Fuertes N, GSK malpractice case raises questions about trial standards. Lancet. 2012 Feb 11; 379(9815):508.

Gender and the HLEG report

This article analyses the High Level Expert Group (HLEG) report on universal health care (UHC) from a gender perspective. The writers note that a major achievement of the report is to give gender a firm place in the agenda of healthcare. The report has recommendations aimed at reducing out-of-pocket expenditure, making essential medicines available and increasing access to primary healthcare, all of which will have a positive impact on women’s health. However, the national health package, which will include all services to be provided free under UHC, is gender sensitive only to a certain extent, and has not covered the needs of specific groups like transgender people, homosexuals, etc. Further, the report has failed to look beyond and address the non-financial barriers to access healthcare.

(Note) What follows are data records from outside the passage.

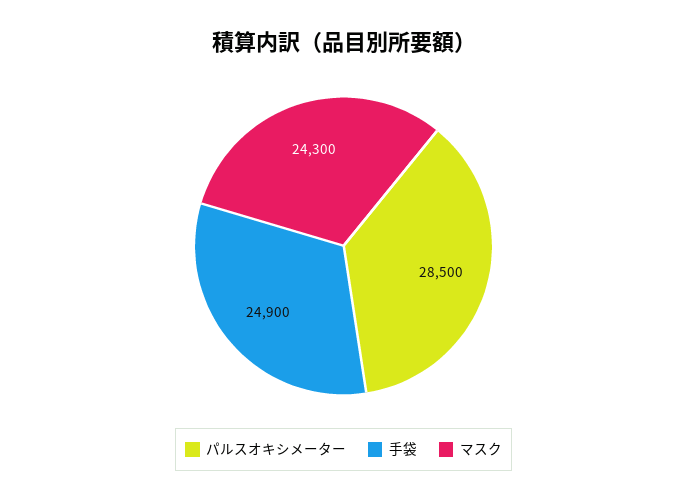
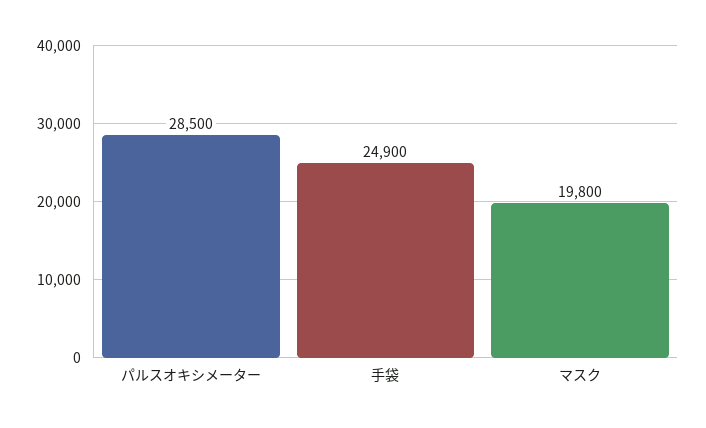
  {
    "パルスオキシメーター": 28500,
    "手袋": 24900,
-   "マスク": 24300
+   "マスク": 19800
  }

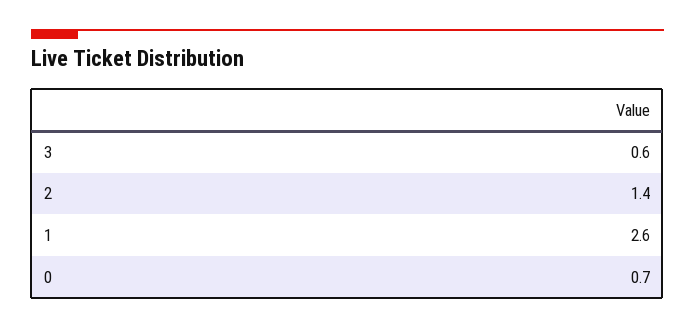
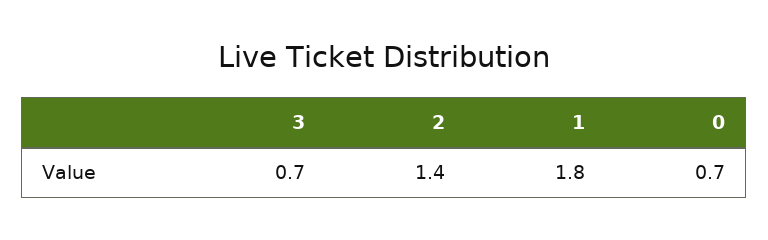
  {
-   "3": 0.6,
+   "3": 0.7,
    "2": 1.4,
-   "1": 2.6,
+   "1": 1.8,
    "0": 0.7
  }

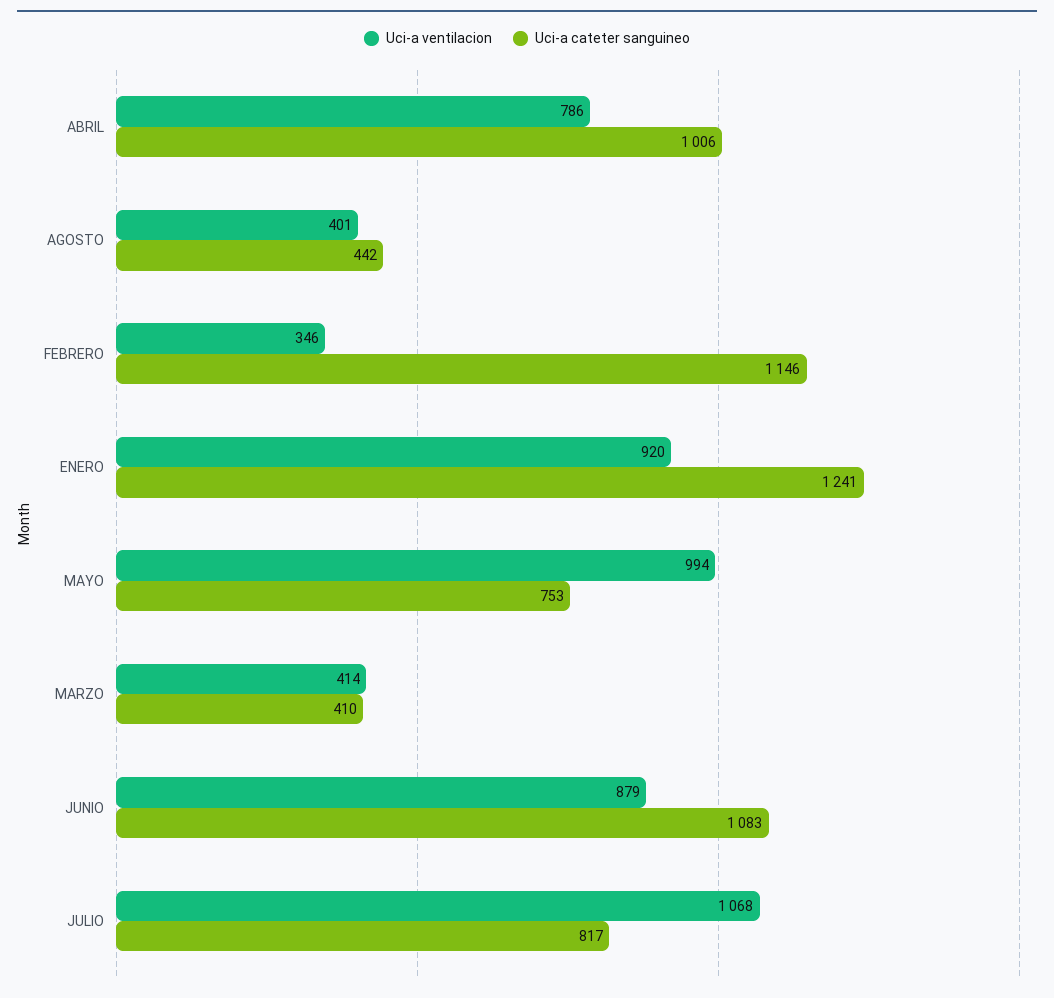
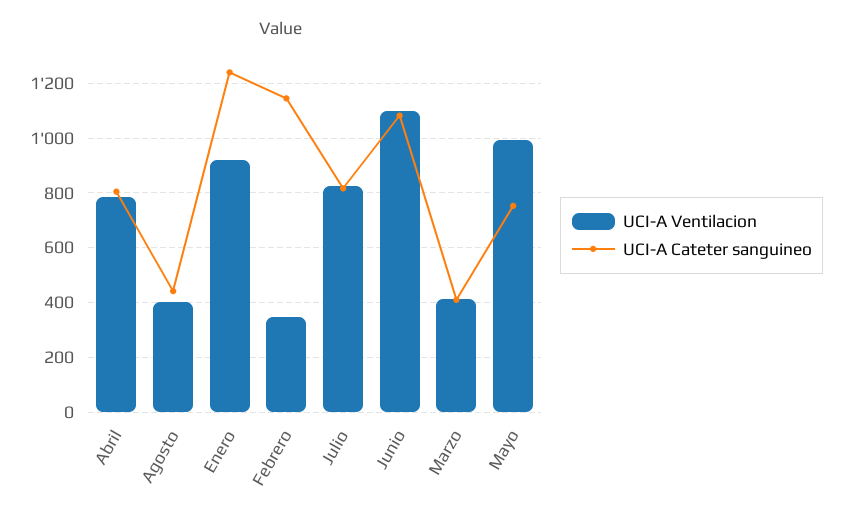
  {
    "Uci-a ventilacion": {
      "ABRIL": 786,
      "AGOSTO": 401,
      "FEBRERO": 346,
      "ENERO": 920,
      "MAYO": 994,
      "MARZO": 414,
-     "JUNIO": 879,
+     "JUNIO": 1100,
-     "JULIO": 1068
+     "JULIO": 825
    },
    "Uci-a cateter sanguineo": {
-     "ABRIL": 1006,
+     "ABRIL": 800,
      "AGOSTO": 442,
      "FEBRERO": 1146,
      "ENERO": 1241,
      "MAYO": 753,
      "MARZO": 410,
      "JUNIO": 1083,
      "JULIO": 817
    }
  }

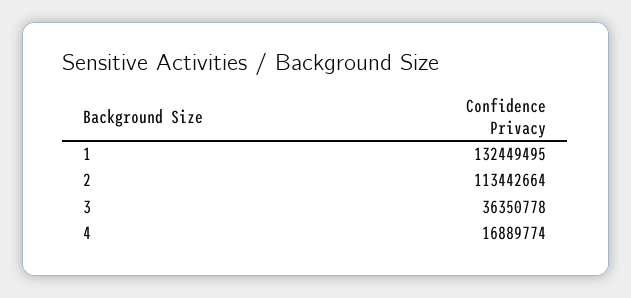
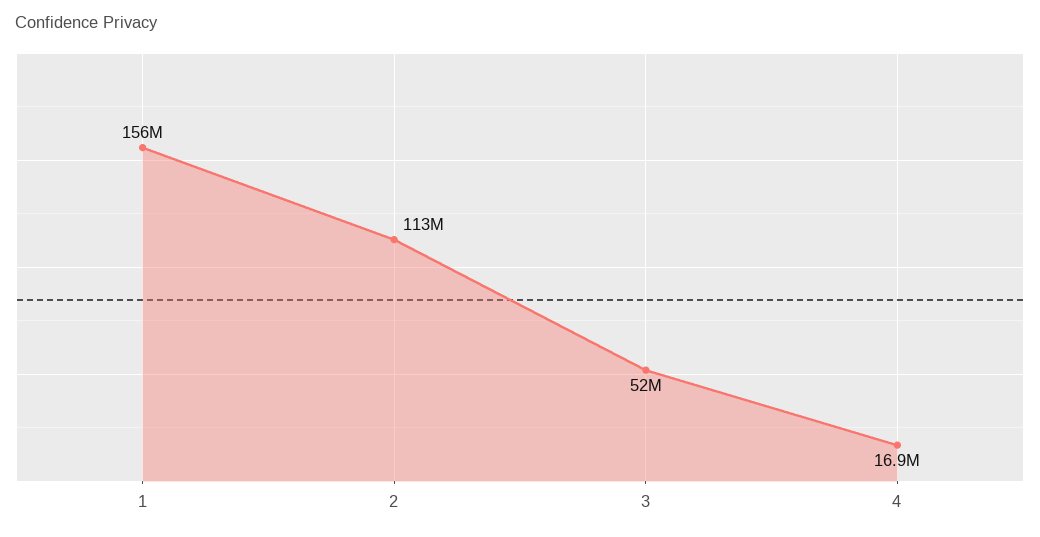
  {
-   "1": 132449495,
+   "1": 156000000,
    "2": 113442664,
-   "3": 36350778,
+   "3": 52000000,
    "4": 16889774
  }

Policy makers must look beyond Indian public health standards to a more comprehensive gender and rights perspective when examining the quality of services. The report also fails to look at inequities in the health workforce from a gender perspective. There is also no effort to gear national health information technology towards gendered policies and programmes.

While the HLEG report has a separate chapter on gender and health, it fails to discuss gender-related issues in other areas, and this is pointed out as a major lacuna. The chapter on gender and health fails to understand the underlying gender dimensions of the different barriers identified, and restricts itself to “addressing different needs of different genders”. Though the report starts with a vision of health as a human right, it fails to incorporate a sexual and reproductive rights framework. The recommendation of the chapter includes improving access to all genders, enhancing women’s role in the healthcare sector, making the system capable of recognising and addressing gender concerns, and empowering women, girls and other vulnerable groups. The writers concluded that while the report has “brilliantly” addressed the issues of gender in parts, the approaches and recommendations are mostly vague and mediocre.

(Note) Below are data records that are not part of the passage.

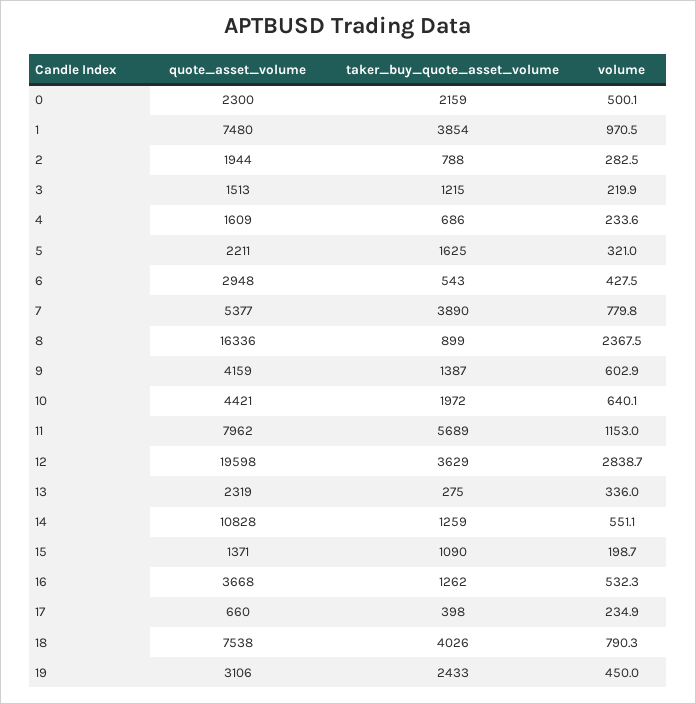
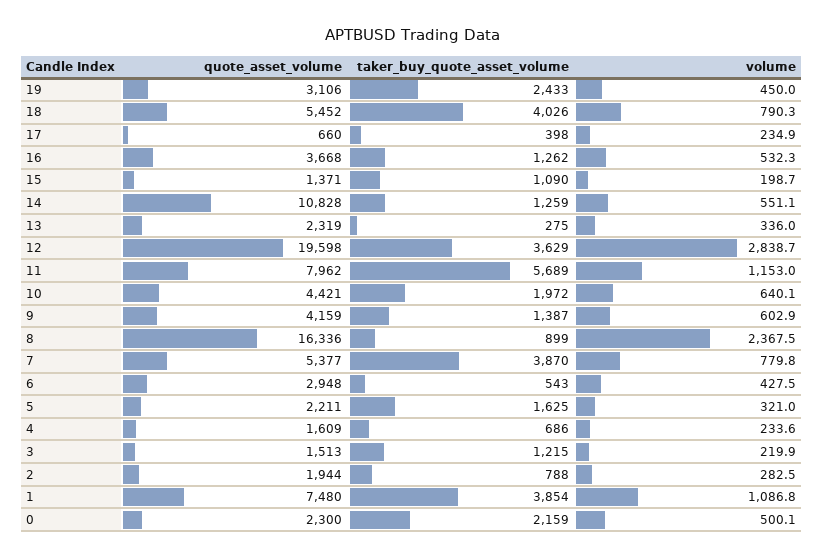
  {
    "quote_asset_volume": {
      "0": 2300,
      "1": 7480,
      "2": 1944,
      "3": 1513,
      "4": 1609,
      "5": 2211,
      "6": 2948,
      "7": 5377,
      "8": 16336,
      "9": 4159,
      "10": 4421,
      "11": 7962,
      "12": 19598,
      "13": 2319,
      "14": 10828,
      "15": 1371,
      "16": 3668,
      "17": 660,
-     "18": 7538,
+     "18": 5452,
      "19": 3106
    },
    "taker_buy_quote_asset_volume": {
      "0": 2159,
      "1": 3854,
      "2": 788,
      "3": 1215,
      "4": 686,
      "5": 1625,
      "6": 543,
-     "7": 3890,
+     "7": 3870,
      "8": 899,
      "9": 1387,
      "10": 1972,
      "11": 5689,
      "12": 3629,
      "13": 275,
      "14": 1259,
      "15": 1090,
      "16": 1262,
      "17": 398,
      "18": 4026,
      "19": 2433
    },
    "volume": {
      "0": 500.1,
-     "1": 970.5,
+     "1": 1086.8,
      "2": 282.5,
      "3": 219.9,
      "4": 233.6,
      "5": 321,
      "6": 427.5,
      "7": 779.8,
      "8": 2367.5,
      "9": 602.9,
      "10": 640.1,
      "11": 1153,
      "12": 2838.7,
      "13": 336,
      "14": 551.1,
      "15": 198.7,
      "16": 532.3,
      "17": 234.9,
      "18": 790.3,
      "19": 450
    }
  }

Ravindran TKS, Nair MR. Gender in the HLEG report: missed opportunity. Econ Pol Wkly. 2012 Feb 25; 47(8):70-3.

The right to abortion

This comment looks at the current issues around abortion practices. While there is stagnation in the abortion rates globally, there is a steady increase in unsafe abortions around the world. This is despite the fact that the procedure is legal in many countries. The reasons are a combination of stigma, politics, religion and (lack of) access to facilities. Efforts to address this problem are also constrained by questions regarding the reliability of data on abortion services from countries where it is illegal, where there is a significant presence of private healthcare providers and with the increasing dependence on medical abortion.

The authors point out that unsafe abortion is one of the leading causes of maternal mortality, which is a paradox; considering that abortion is a relatively safe procedure with less risk than childbirth. Not surprisingly, this entire burden of death due to unsafe abortions is shared between Asia, Africa and Latin America. The authorities who deny access to safe and legal abortion services are contributing to this burden. The authors point out that irrespective of the legal status of this procedure, women who wish to terminate their pregnancy will do so, often at risk to life. Addressing the issue of unsafe abortion is crucial to achieving the millennium development goals addressing maternal mortality. It is equally significant to recognise that abortion is most unsafe in those countries where it is illegal.

Winikoff B, Sheldon WR. Abortion: what is the problem? Lancet. 2012 Feb 18;379:594-5.